0

Is Couchbase capable of storing multiple lists, each holds between 100,000-100,000,000 records?

The records are stored in a "data series" fashion (or delayed queue) and queried accordingly.


Example

List dataset structure:

  • id
  • list_id # the list the record belongs
  • next_check timestamp
  • status
  • some other fields..

Typical use case:

Select All records that have next_check in the past and a specific status.

SELECT * FROM RECORDS
WHERE next_check < now()
  AND status = X
  limit, offset

Then I can perform several actions:

  • Update the record with a new next_check/status values.
  • OR delete the record and insert a new one.

Questions

What I'm trying to understand is this:

  1. If Couchbase can handle such huge dataset?
  2. What is the best way to store and query such structure?
  3. and finally, is there any Couchbase limitation I need to pay attention to (i.e don't use more then 1000 buckets)?

Thanks!

eldad87
  • 195
  • 1
  • 13
  • How many lists are you likely to have? 10? 100? 5? Also, how selective is the query likely to be? Is it going to cover most of the records? Or just a small fraction of the records? – EbenH Sep 21 '17 at 21:29
  • I'm going to have 5-20 lists per customer, the max records in each list is depended on Couchbase's limitations. It doesn't mean that I need a bucket for every list... The query is going to cover all records, its like a 'durable queue' which store future events. – eldad87 Sep 26 '17 at 08:51

1 Answers1

0

To answer your questions, I will need to describe a few things about how Couchbase works.

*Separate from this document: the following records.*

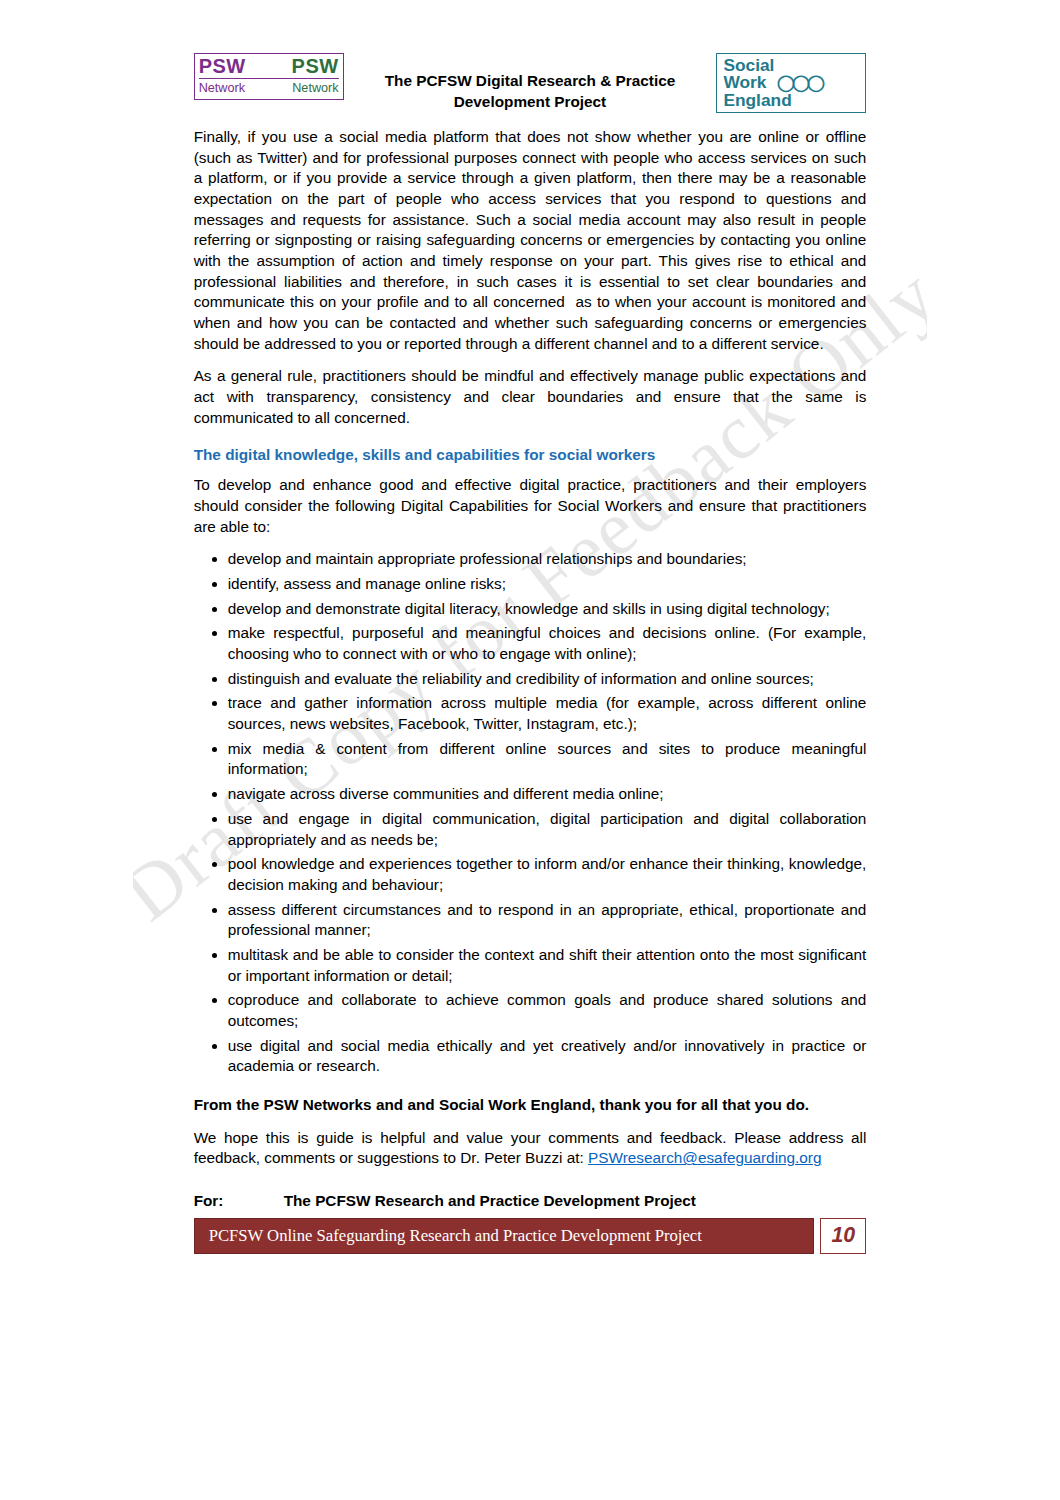Draft Copy for Feedback Only
PSW PSW
Network Network
The PCFSW Digital Research & Practice Development Project
Social
Work ◯◯◯
England
Finally, if you use a social media platform that does not show whether you are online or offline (such as Twitter) and for professional purposes connect with people who access services on such a platform, or if you provide a service through a given platform, then there may be a reasonable expectation on the part of people who access services that you respond to questions and messages and requests for assistance. Such a social media account may also result in people referring or signposting or raising safeguarding concerns or emergencies by contacting you online with the assumption of action and timely response on your part. This gives rise to ethical and professional liabilities and therefore, in such cases it is essential to set clear boundaries and communicate this on your profile and to all concerned as to when your account is monitored and when and how you can be contacted and whether such safeguarding concerns or emergencies should be addressed to you or reported through a different channel and to a different service.
As a general rule, practitioners should be mindful and effectively manage public expectations and act with transparency, consistency and clear boundaries and ensure that the same is communicated to all concerned.
The digital knowledge, skills and capabilities for social workers
To develop and enhance good and effective digital practice, practitioners and their employers should consider the following Digital Capabilities for Social Workers and ensure that practitioners are able to:
develop and maintain appropriate professional relationships and boundaries;
identify, assess and manage online risks;
develop and demonstrate digital literacy, knowledge and skills in using digital technology;
make respectful, purposeful and meaningful choices and decisions online. (For example, choosing who to connect with or who to engage with online);
distinguish and evaluate the reliability and credibility of information and online sources;
trace and gather information across multiple media (for example, across different online sources, news websites, Facebook, Twitter, Instagram, etc.);
mix media & content from different online sources and sites to produce meaningful information;
navigate across diverse communities and different media online;
use and engage in digital communication, digital participation and digital collaboration appropriately and as needs be;
pool knowledge and experiences together to inform and/or enhance their thinking, knowledge, decision making and behaviour;
assess different circumstances and to respond in an appropriate, ethical, proportionate and professional manner;
multitask and be able to consider the context and shift their attention onto the most significant or important information or detail;
coproduce and collaborate to achieve common goals and produce shared solutions and outcomes;
use digital and social media ethically and yet creatively and/or innovatively in practice or academia or research.
From the PSW Networks and and Social Work England, thank you for all that you do.
We hope this is guide is helpful and value your comments and feedback. Please address all feedback, comments or suggestions to Dr. Peter Buzzi at: PSWresearch@esafeguarding.org
For: The PCFSW Research and Practice Development Project
PCFSW Online Safeguarding Research and Practice Development Project
10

  1. Couchbase stores JSON documents, which support arrays of objects, arrays, or primitive values. You could have a document for each customer, with one or more arrays holding lists related to that customer. The maximum size for a document is 20MB, though usually documents are much smaller. Still, it sounds like 20MB should be much bigger than you need for the lists associated with a customer. Alternately, you might want to store the list elements as documents in and of themselves. Do you have any reason to have separate lists for each customer? Data modeling in Couchbase is just as important as it is in relational databases, but the process is somewhat different. There are several good blog posts on the topic which you can find with your favorite search engine.
  2. Each document is stored as the value in a key-value store. The very fastest way to retrieve a document is via its key. Slower, but still pretty fast, is to have an index on whatever field you are querying on, such as next_check. Couchbase does support indexes on fields inside arrays. As with relational databases, the slowest way to access documents is via sequential scan of all records, and you don't want to do that if you can avoid it.
  3. Couchbase Buckets are collections of documents, each with a unique key. I.e., a keyspace. A Couchbase cluster is limited to 10 buckets, so you certainly can't have 1000 of them. Thus buckets are more analogous to the concept of "databases" in MySql or Oracle. Since Couchbase does not enforce schemas, there is currently no equivalent in Couchbase to the concept of "tables" in relational DBs.

Couchbase can certainly support Buckets with tens or hundreds of millions of documents, I have one with 38million 1kb documents on my laptop. Efficient querying, however, requires defining indexes to match the queries you run, having enough memory to hold your indexes and working set of documents, and possibly scaling the cluster across multiple nodes (which Couchbase makes really easy).

EbenH
  • 556
  • 4
  • 6